» Prompt
From the data that follows, copy every line with the string "Clrn".

(Plain-text engineering files)
——————

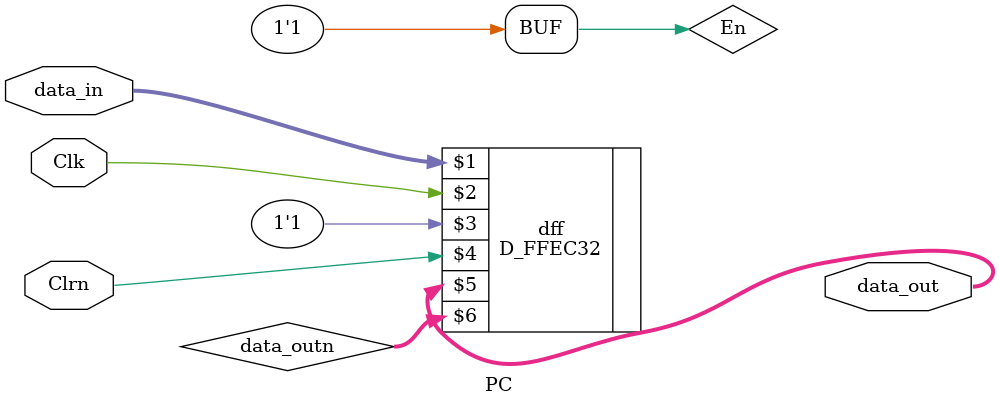
<source format=v>
`timescale 1ns / 1ps

//module PC(
//    input Clk,
//    input En,
//    input [31:0] data_in,
//    output [31:0] data_out 
//);
    
//    reg [31:0] data = 32'b0;
//    always @(posedge Clk) begin
//        data<=data_in;       //enable,input
//    end
//    function [31:0] data_sub;
//        input En;
//        input [31:0] data;
//            case(En)
//                0:data_sub = data - 4;
//                default:data_sub = data;
//            endcase
//    endfunction
//    assign data_out = data_sub(En,data);
////    assign data_out = data;
//endmodule


module PC(
    input Clk,
    input Clrn,
    input[31:0] data_in,
    output[31:0] data_out
);
    wire En=1;
    wire[31:0] data_outn ;
    D_FFEC32 dff(data_in,Clk,En,Clrn,data_out,data_outn);
    //assign data_out=(En)?data_out-4:data_out;
endmodule
</source>
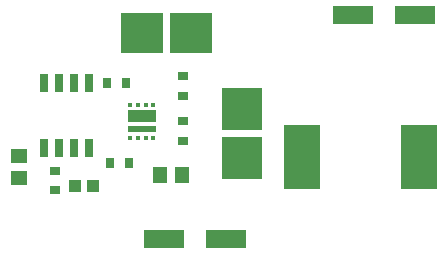
<source format=gbr>
%FSLAX23Y23*%
%MOIN*%
%SFA1B1*%

%IPPOS*%
%ADD14R,0.035433X0.027559*%
%ADD15R,0.039370X0.039370*%
%ADD16R,0.027559X0.035433*%
%ADD17R,0.139764X0.137795*%
%ADD18R,0.137795X0.139764*%
%ADD19R,0.051181X0.057087*%
%ADD20R,0.017716X0.017716*%
%ADD21R,0.096457X0.040787*%
%ADD22R,0.096457X0.022126*%
%ADD23R,0.057087X0.051181*%
%ADD24R,0.027559X0.060039*%
%ADD25R,0.137795X0.062992*%
%ADD26R,0.122047X0.212598*%
%LNpcb1_paste_top-1*%
%LPD*%
G54D14*
X3312Y3457D03*
Y3392D03*
X3740Y3622D03*
Y3556D03*
Y3772D03*
Y3707D03*
G54D15*
X3381Y3405D03*
X3439D03*
G54D16*
X3485Y3751D03*
X3550D03*
X3495Y3484D03*
X3560D03*
G54D17*
X3765Y3917D03*
X3602D03*
G54D18*
X3937Y3500D03*
Y3664D03*
G54D19*
X3737Y3444D03*
X3664D03*
G54D20*
X3563Y3567D03*
X3589D03*
X3615D03*
X3640D03*
Y3676D03*
X3615D03*
X3589D03*
X3563D03*
G54D21*
X3602Y3639D03*
G54D22*
X3602Y3595D03*
G54D23*
X3194Y3432D03*
Y3505D03*
G54D24*
X3276Y3748D03*
X3326D03*
X3376D03*
X3426D03*
Y3534D03*
X3376D03*
X3326D03*
X3276D03*
G54D25*
X4305Y3976D03*
X4513D03*
X3883Y3228D03*
X3675D03*
G54D26*
X4135Y3503D03*
X4525D03*
M02*
</source>
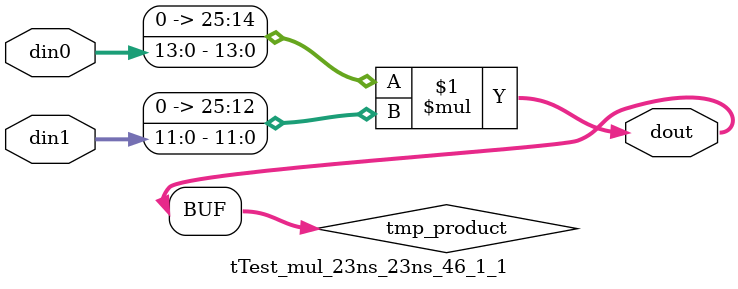
<source format=v>

`timescale 1 ns / 1 ps

  module tTest_mul_23ns_23ns_46_1_1(din0, din1, dout);
parameter ID = 1;
parameter NUM_STAGE = 0;
parameter din0_WIDTH = 14;
parameter din1_WIDTH = 12;
parameter dout_WIDTH = 26;

input [din0_WIDTH - 1 : 0] din0; 
input [din1_WIDTH - 1 : 0] din1; 
output [dout_WIDTH - 1 : 0] dout;

wire signed [dout_WIDTH - 1 : 0] tmp_product;










assign tmp_product = $signed({1'b0, din0}) * $signed({1'b0, din1});











assign dout = tmp_product;







endmodule

</source>
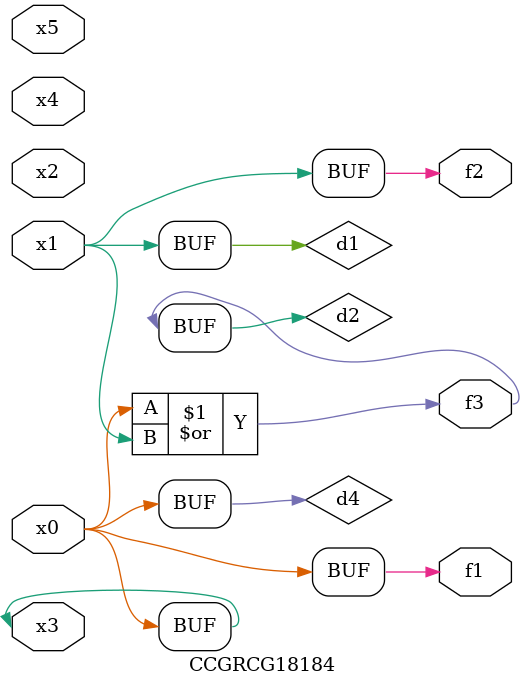
<source format=v>
module CCGRCG18184(
	input x0, x1, x2, x3, x4, x5,
	output f1, f2, f3
);

	wire d1, d2, d3, d4;

	and (d1, x1);
	or (d2, x0, x1);
	nand (d3, x0, x5);
	buf (d4, x0, x3);
	assign f1 = d4;
	assign f2 = d1;
	assign f3 = d2;
endmodule

</source>
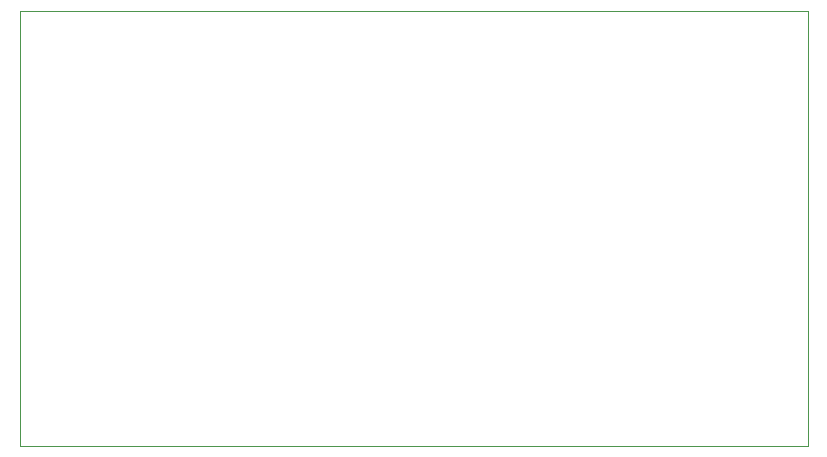
<source format=gbr>
G04 #@! TF.GenerationSoftware,KiCad,Pcbnew,5.1.9-73d0e3b20d~88~ubuntu20.04.1*
G04 #@! TF.CreationDate,2021-02-25T16:20:24+01:00*
G04 #@! TF.ProjectId,kick,6b69636b-2e6b-4696-9361-645f70636258,rev?*
G04 #@! TF.SameCoordinates,Original*
G04 #@! TF.FileFunction,Profile,NP*
%FSLAX46Y46*%
G04 Gerber Fmt 4.6, Leading zero omitted, Abs format (unit mm)*
G04 Created by KiCad (PCBNEW 5.1.9-73d0e3b20d~88~ubuntu20.04.1) date 2021-02-25 16:20:24*
%MOMM*%
%LPD*%
G01*
G04 APERTURE LIST*
G04 #@! TA.AperFunction,Profile*
%ADD10C,0.050000*%
G04 #@! TD*
G04 APERTURE END LIST*
D10*
X171450000Y-120015000D02*
X104775000Y-120015000D01*
X171450000Y-83185000D02*
X171450000Y-120015000D01*
X104775000Y-83185000D02*
X171450000Y-83185000D01*
X104775000Y-120015000D02*
X104775000Y-83185000D01*
M02*

</source>
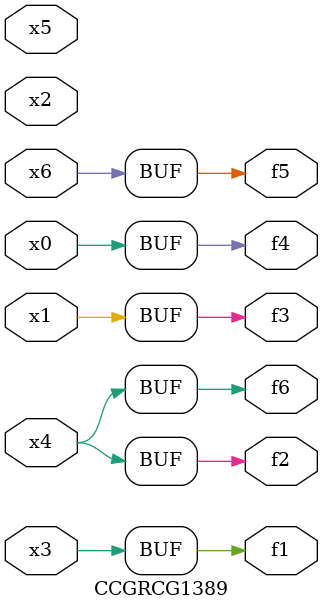
<source format=v>
module CCGRCG1389(
	input x0, x1, x2, x3, x4, x5, x6,
	output f1, f2, f3, f4, f5, f6
);
	assign f1 = x3;
	assign f2 = x4;
	assign f3 = x1;
	assign f4 = x0;
	assign f5 = x6;
	assign f6 = x4;
endmodule

</source>
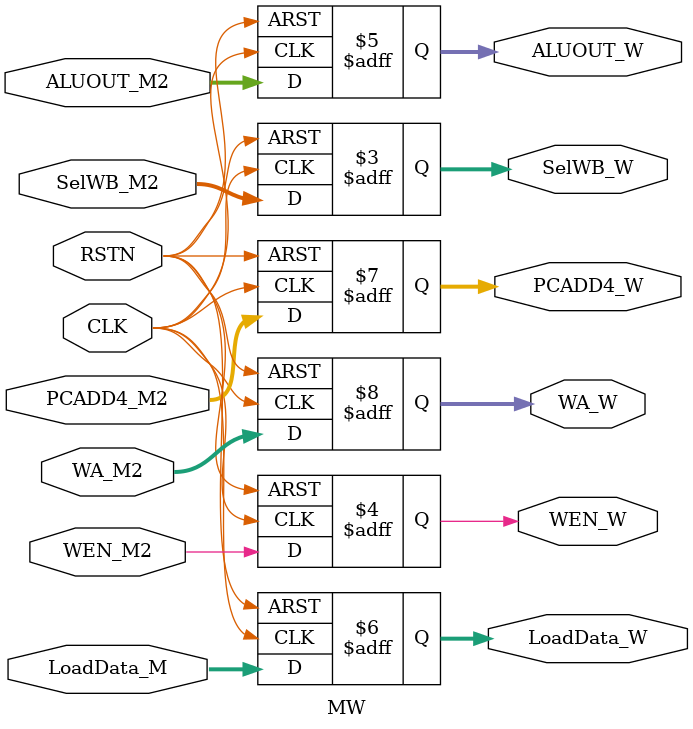
<source format=v>
module MW(
	// input
	input CLK, RSTN,
	input [1:0] SelWB_M2,
	input WEN_M2, 
	input [31:0] ALUOUT_M2, LoadData_M, PCADD4_M2,
	input [4:0] WA_M2,
	// output
	output reg [1:0] SelWB_W,
	output reg WEN_W, 
	output reg [31:0] ALUOUT_W, LoadData_W, PCADD4_W,
	output reg [4:0] WA_W
);
always@(posedge CLK or negedge RSTN) begin
	if(~RSTN) begin
		WEN_W <= 1; SelWB_W <= 0; WA_W <= 0; 
		ALUOUT_W <= 0; LoadData_W <= 0; PCADD4_W <= 0;
	end
	else begin
		SelWB_W <= SelWB_M2; WEN_W <= WEN_M2; WA_W <= WA_M2; 
		PCADD4_W <= PCADD4_M2; ALUOUT_W <= ALUOUT_M2;
		LoadData_W <= LoadData_M; 
	end
end
endmodule

</source>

——————

» Output of the task
    input Clrn,
    D_FFEC32 dff(data_in,Clk,En,Clrn,data_out,data_outn);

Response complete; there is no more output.